■ **ACTION ITEM**: Continue the Dublin charity cookbook article from where it stops.

■ **DOCUMENT PASSAGE**:

--------

The International Charity Bazaar was founded in 2006 by the wife of the then Pakistani Ambassador to Ireland in order to raise money to provide relief to the victims of the devastating earthquake in Pakistan. Since then, the Bazaar has evolved and is now a firm future on the social calendar in Dublin. It had long been the wish of the organising committee to publish a cookbook of international recipes in order to raise funds.

This week I caught up with the woman who led the project, Siobhan Denham. I asked her where the whole idea started.

“As I had been involved in 2 similar projects previously in San Francisco and Lithuania — my husband is an Irish diplomat — I volunteered to lead the project,” Siobhan says. “I became involved in the Bazaar in 2011 following my return to Ireland.  We started contacting all the resident embassies in Dublin during the summer asking them to submit recipes for the book. We were delighted with the response, with almost 50 embassies contributing over 150 recipes.”

The Embassies are assisted in their volunteer efforts by a group of Irish ladies known as the Irish friends. “The Bazaar patron is Norma Smurfit – well-known for her fundraising efforts,” adds Siobhan. “I submitted what I consider very traditional Irish recipes and which I have served with great pride when I have lived abroad.  The recipes are Colcannon, Irish Stew, Guinness Chocolate cake and Irish coffee as well of course as delicious recipe for Brown Soda Bread.”

--------

■ **DATA FOR ANALYSIS**:
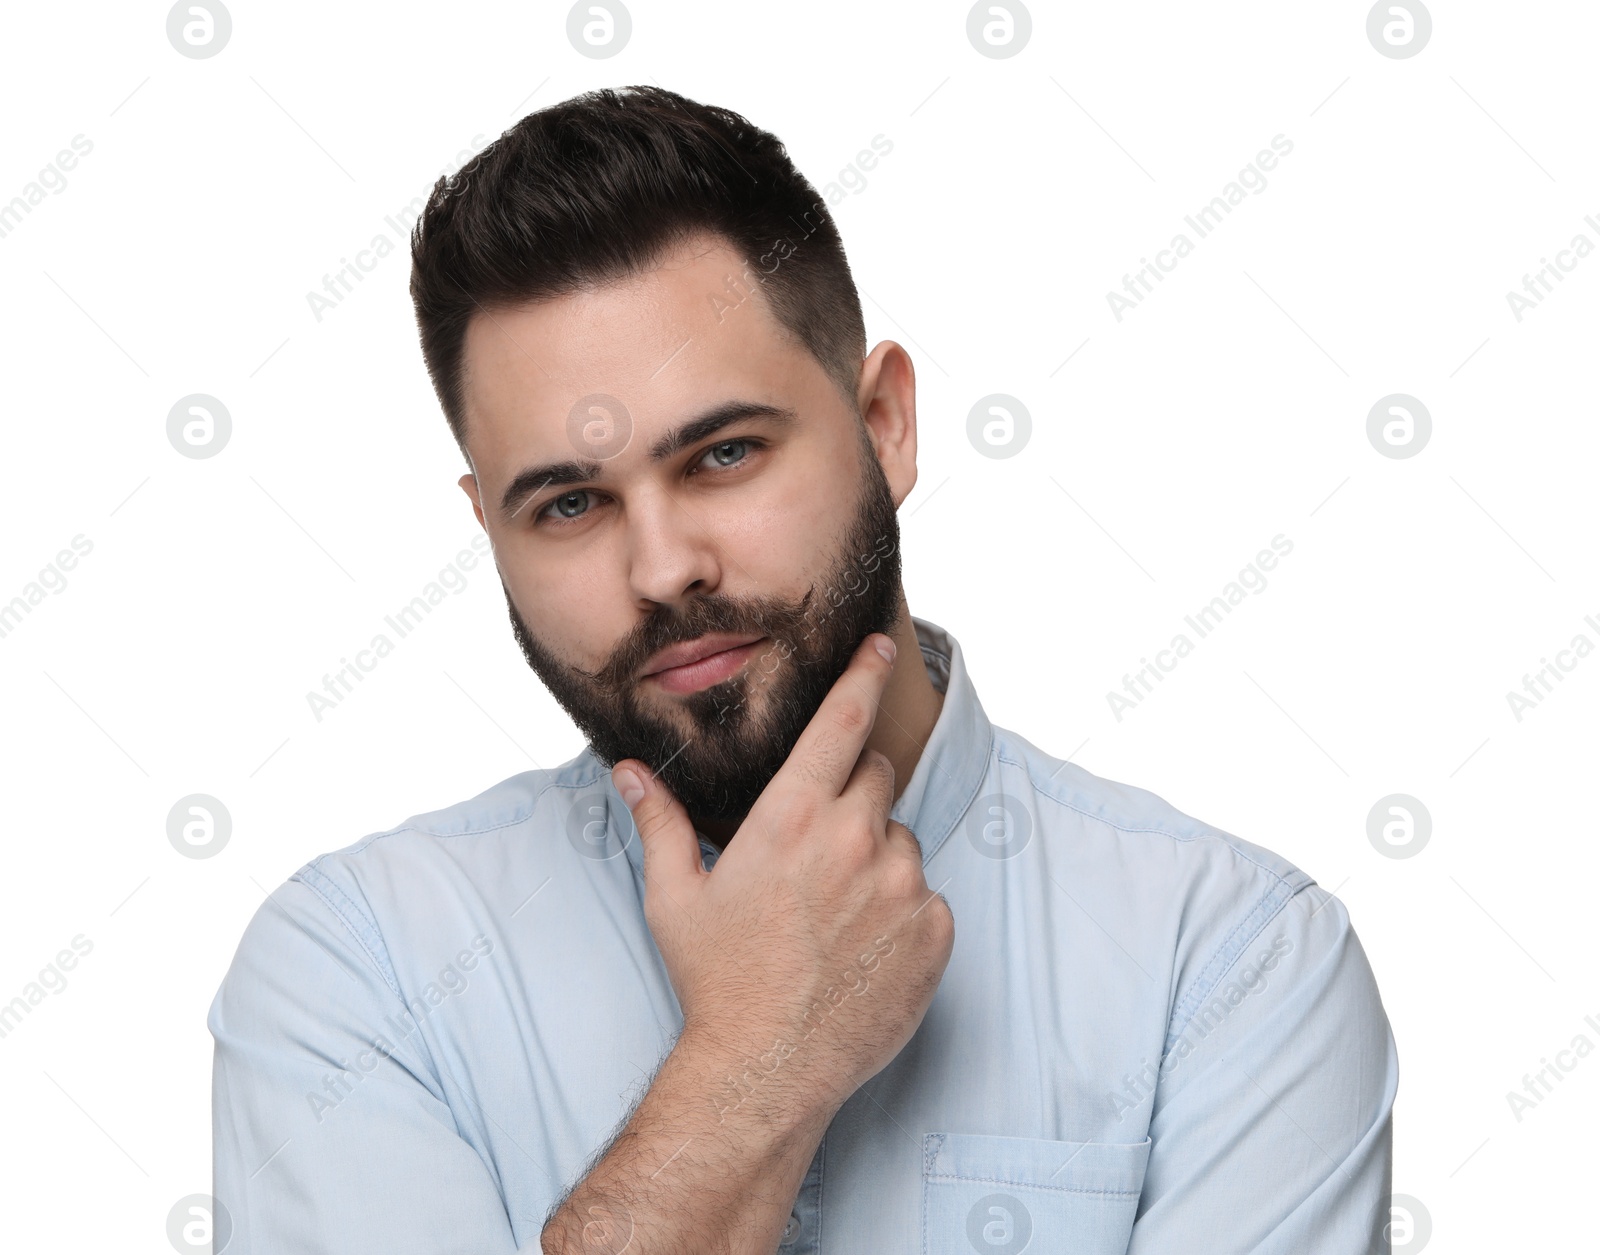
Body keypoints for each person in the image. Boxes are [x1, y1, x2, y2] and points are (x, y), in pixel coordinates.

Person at [210, 85, 1397, 1254]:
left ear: (884, 423)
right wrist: (755, 1064)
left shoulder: (1235, 968)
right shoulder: (353, 977)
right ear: (490, 530)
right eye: (569, 503)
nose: (664, 566)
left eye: (724, 453)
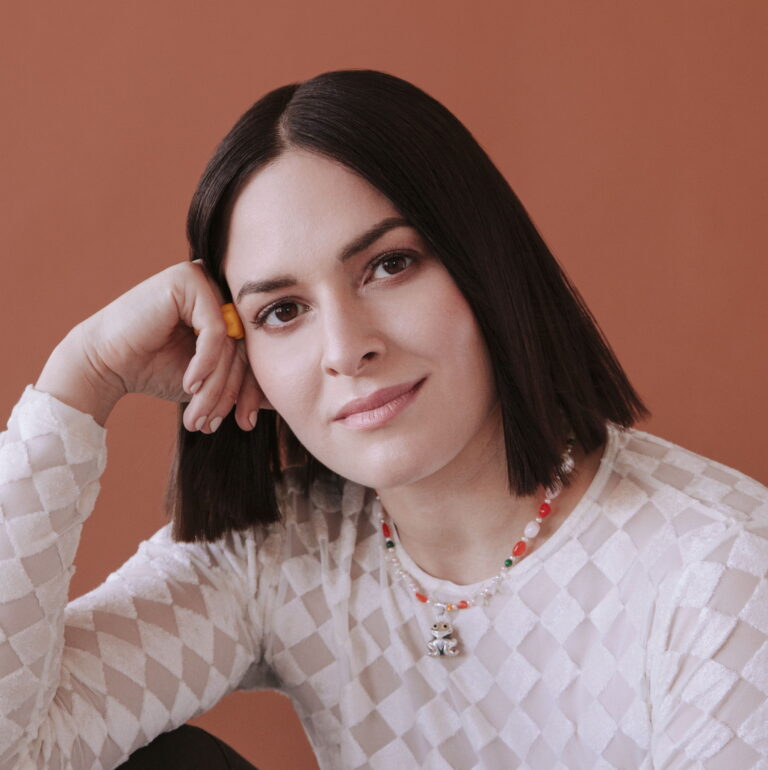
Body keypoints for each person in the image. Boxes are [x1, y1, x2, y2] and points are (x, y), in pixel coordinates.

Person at [0, 68, 766, 770]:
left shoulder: (722, 571)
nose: (346, 348)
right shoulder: (282, 552)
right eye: (283, 311)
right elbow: (19, 747)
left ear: (483, 259)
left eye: (390, 265)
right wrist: (83, 377)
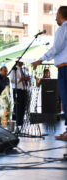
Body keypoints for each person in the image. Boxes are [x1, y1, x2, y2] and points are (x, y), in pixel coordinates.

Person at [32, 6, 67, 141]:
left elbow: (56, 48)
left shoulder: (62, 29)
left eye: (57, 15)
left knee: (65, 99)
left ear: (61, 15)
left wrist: (41, 60)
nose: (55, 18)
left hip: (64, 68)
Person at [10, 62, 30, 126]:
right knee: (17, 106)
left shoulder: (23, 69)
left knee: (23, 106)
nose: (22, 63)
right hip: (17, 90)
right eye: (21, 62)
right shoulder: (14, 69)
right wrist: (21, 79)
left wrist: (27, 79)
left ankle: (21, 122)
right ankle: (16, 122)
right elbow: (12, 80)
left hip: (24, 89)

--------

■ **EXPECTED ANSWER**:
What caught your interest in the project? Have you always loved cooking? “I love simple food made from really fresh ingredients.  We are so lucky to live on an island and to have access to fresh fish.  I love to cook all kinds of fish with baked in the oven or pan fried and served with fresh vegetables.”

Why self-publishing? Siobhan says it was a straightforward decision: “We were very anxious to have a print copy of the book – the first idea was to produce a CD, but as someone who loves to cook myself, I felt that people want to have something to flick through. Thanks to Google, Lettertec popped up in my search. I was impressed by Frank’s immediate response and enthusiasm for the project and the fact that he had so much experience of producing charity cookbooks, so really after that I didn’t shop around. My first impression was a lasting one!”